In one type of such a payload projectile, a supporting carrier body has an ogival region provided with a circularly cylindrical or frustoconical chamber for an ejection charge, an axially centrally perforated disc and a chamber for an igniter for actuating the ejection charge, the tip of the supporting body being closed by a lifting ring screw which includes a melting fuse and is sealed by a gasket fixed by the screw. Immediately in front of the ejection charge is a seat for seating the disc. The chamber for the igniter is in the ogival region just forward of the disc. This chamber is defined at its front and rear by the frontal face of the disc and the rear face of the lifting screw, respectively. The rear face of the lifting screw has a passage containing a melting fuse. To be noted is that during storage of the payload projectile at an ammunition depot or during transport, the chamber for the igniter is normally empty for reasons of safety to be explained below.
In a prior payload projectile of this type, the outer surface of the seat for the disc and the peripheral surface of the carrier body immediately forward of the seat which surrounds the chamber for the igniter, have the same radial dimensions, while the rear face of the lifting ring screw is planar. For reasons of safety, no igniter is disposed in the space provided for it, prior to reaching its location of use. To equip the payload projectile with the igniter at its location of use, the lifting ring screw is initially unscrewed, the igniter is inserted and then the lifting ring screw is screwed in again. When the igniter is in place, the disc between igniter and ejection charge serves to protect the igniter; a central bore in the disc, on the one hand, forms an ignition channel for actuating the ejection charge and, on the other hand, protects the igniter during pressure build-up so that the developed pressure is available substantially completely for the ejection process.
While a melting fuse disposed in a passage of the lifting ring screw responds by melting at a temperature of about 95.degree.
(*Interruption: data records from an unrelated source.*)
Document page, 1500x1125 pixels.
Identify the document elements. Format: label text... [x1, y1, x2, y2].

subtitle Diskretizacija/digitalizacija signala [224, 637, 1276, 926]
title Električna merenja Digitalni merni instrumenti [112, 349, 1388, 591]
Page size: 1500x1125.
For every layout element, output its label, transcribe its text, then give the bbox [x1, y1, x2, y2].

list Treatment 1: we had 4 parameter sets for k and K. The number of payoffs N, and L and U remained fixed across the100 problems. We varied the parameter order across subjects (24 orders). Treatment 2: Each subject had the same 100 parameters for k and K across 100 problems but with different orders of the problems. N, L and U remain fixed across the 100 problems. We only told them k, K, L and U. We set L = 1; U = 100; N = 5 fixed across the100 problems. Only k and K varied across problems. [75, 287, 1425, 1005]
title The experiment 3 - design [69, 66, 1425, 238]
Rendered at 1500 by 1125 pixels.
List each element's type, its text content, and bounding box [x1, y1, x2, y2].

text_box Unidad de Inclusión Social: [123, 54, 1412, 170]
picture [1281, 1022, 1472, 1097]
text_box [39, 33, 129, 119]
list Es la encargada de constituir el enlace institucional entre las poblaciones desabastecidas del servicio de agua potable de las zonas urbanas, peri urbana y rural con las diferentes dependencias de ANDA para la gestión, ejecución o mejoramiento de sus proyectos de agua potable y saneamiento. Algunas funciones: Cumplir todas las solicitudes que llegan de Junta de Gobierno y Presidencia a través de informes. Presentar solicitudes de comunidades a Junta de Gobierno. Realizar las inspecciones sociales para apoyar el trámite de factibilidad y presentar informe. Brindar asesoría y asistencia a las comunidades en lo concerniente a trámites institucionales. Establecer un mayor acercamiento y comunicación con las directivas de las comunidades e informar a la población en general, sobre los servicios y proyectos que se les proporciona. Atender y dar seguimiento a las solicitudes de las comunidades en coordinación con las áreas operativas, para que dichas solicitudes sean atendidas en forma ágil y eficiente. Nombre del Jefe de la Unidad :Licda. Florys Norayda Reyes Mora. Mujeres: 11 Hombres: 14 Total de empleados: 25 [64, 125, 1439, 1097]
C., the ignition temperature for the ejection charge lies in a range around 130.degree. C. Nevertheless, in the case of fire or intense solar radiation, inadvertent ejection has occurred in such a prior payload projectile in spite of the absence of the igniter, and the fuse being actuated in time. This has happened because the disc had moved against the planar rear face of the lifting ring screw and the passage cross section of the ignition channel was not sufficient to prevent a buildup of damaging internal pressure.